The recent mania—“Georgian on My Mind”?—infects more than residential real estate. In the same upscale neighborhood of Highland Park, my university, founded in 1911, has developed a campus that took its original design and shape from Thomas Jefferson’s for the University of Virginia. The perfect, modest rotunda in Charlottesville, harking back to the Pantheon in Rome, is an exquisite building bounded at right angles by small arcaded dormitories extending along the length of a green. In Texas, bigger is usually thought better.
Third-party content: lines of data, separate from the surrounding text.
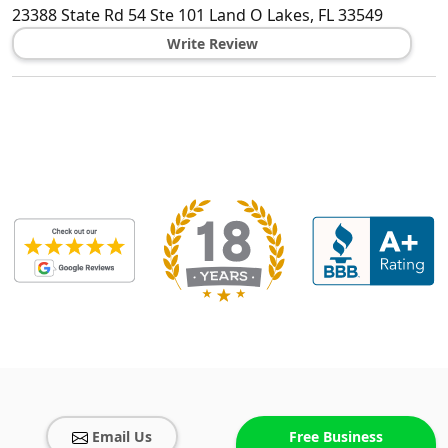
23388 State Rd 54 Ste 101
Land O Lakes
,
FL
33549
Write Review
Email Us
Free Business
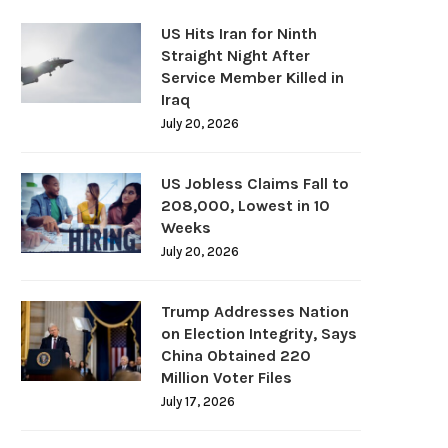
US Hits Iran for Ninth
Straight Night After
Service Member Killed in
Iraq
July 20, 2026
US Jobless Claims Fall to
208,000, Lowest in 10
Weeks
July 20, 2026
Trump Addresses Nation
on Election Integrity, Says
China Obtained 220
Million Voter Files
July 17, 2026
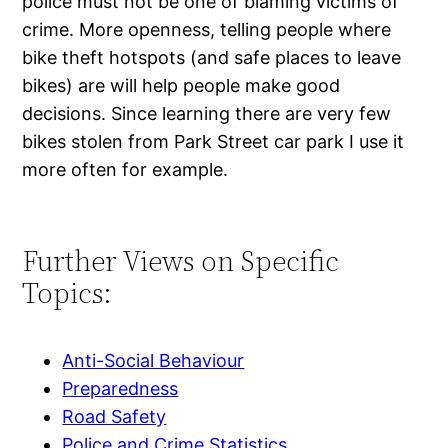
police must not be one of blaming victims of
crime. More openness, telling people where
bike theft hotspots (and safe places to leave
bikes) are will help people make good
decisions. Since learning there are very few
bikes stolen from Park Street car park I use it
more often for example.
Further Views on Specific
Topics:
Anti-Social Behaviour
Preparedness
Road Safety
Police and Crime Statistics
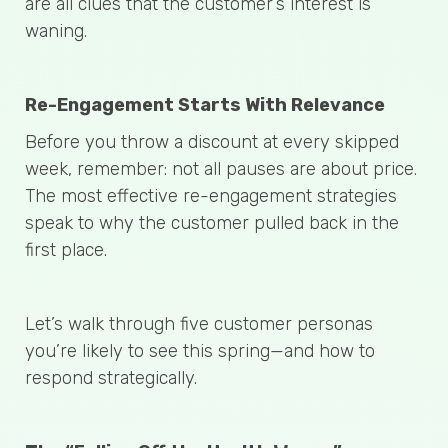
are all clues that the customer’s interest is
waning.
Re-Engagement Starts With Relevance
Before you throw a discount at every skipped
week, remember: not all pauses are about price.
The most effective re-engagement strategies
speak to why the customer pulled back in the
first place.
Let’s walk through five customer personas
you’re likely to see this spring—and how to
respond strategically.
The optimistic, confident founders of SMU not only imitated the Jefferson rotunda but also enlarged it: the university’s first building sits at the top of a small incline and commands a campus filled with Georgian buildings, some of which are enormous, others more modest in scale. These include everything: parking garages, gymnasium, football stadium, dormitories, and classrooms, all constructed of red brick unrelieved by ivy or ornament other than the entirely unnecessary columns and pilasters that announce to passersby, “We are an institution of higher learning.” Like all university architectural idioms—the faux Gothic of Princeton and Duke, the faux Georgian of Harvard’s 1930s residential houses, the mishmash of Yale—SMU’s Herculean-Georgian takes a symbolic stand with its chosen architectural leitmotif, in this case a deeply conservative one.
When the university recently built a new museum for its small, excellent collection of Spanish art donated by the late oilman Algur Meadows, it might have commissioned something extraordinary or at least unusual. Many forward-looking locals hoped that the university would extend an invitation to Santiago Calatrava, to whom it had just given an arts award. Instead, Calatrava contributed only a single work, a sculpture-fountain whose rising and falling metal beams hypnotically mimic the movement of a wave. This piece stands in front of the aggressively Georgian museum that looks like a mausoleum perched atop a parking garage. The shiny, steely, modern fountain in fact seems out of place. My university’s trustees, many of them Dallas burghers, will take risks in business but seldom in artistic matters. All universities now commit themselves to the idea of diversity in education. We want diverse student populations and more varied curricula. But my school also insists on keeping up an architectural homogeneity. A manicured, uniform campus—however beautiful—has meaning, intended or not.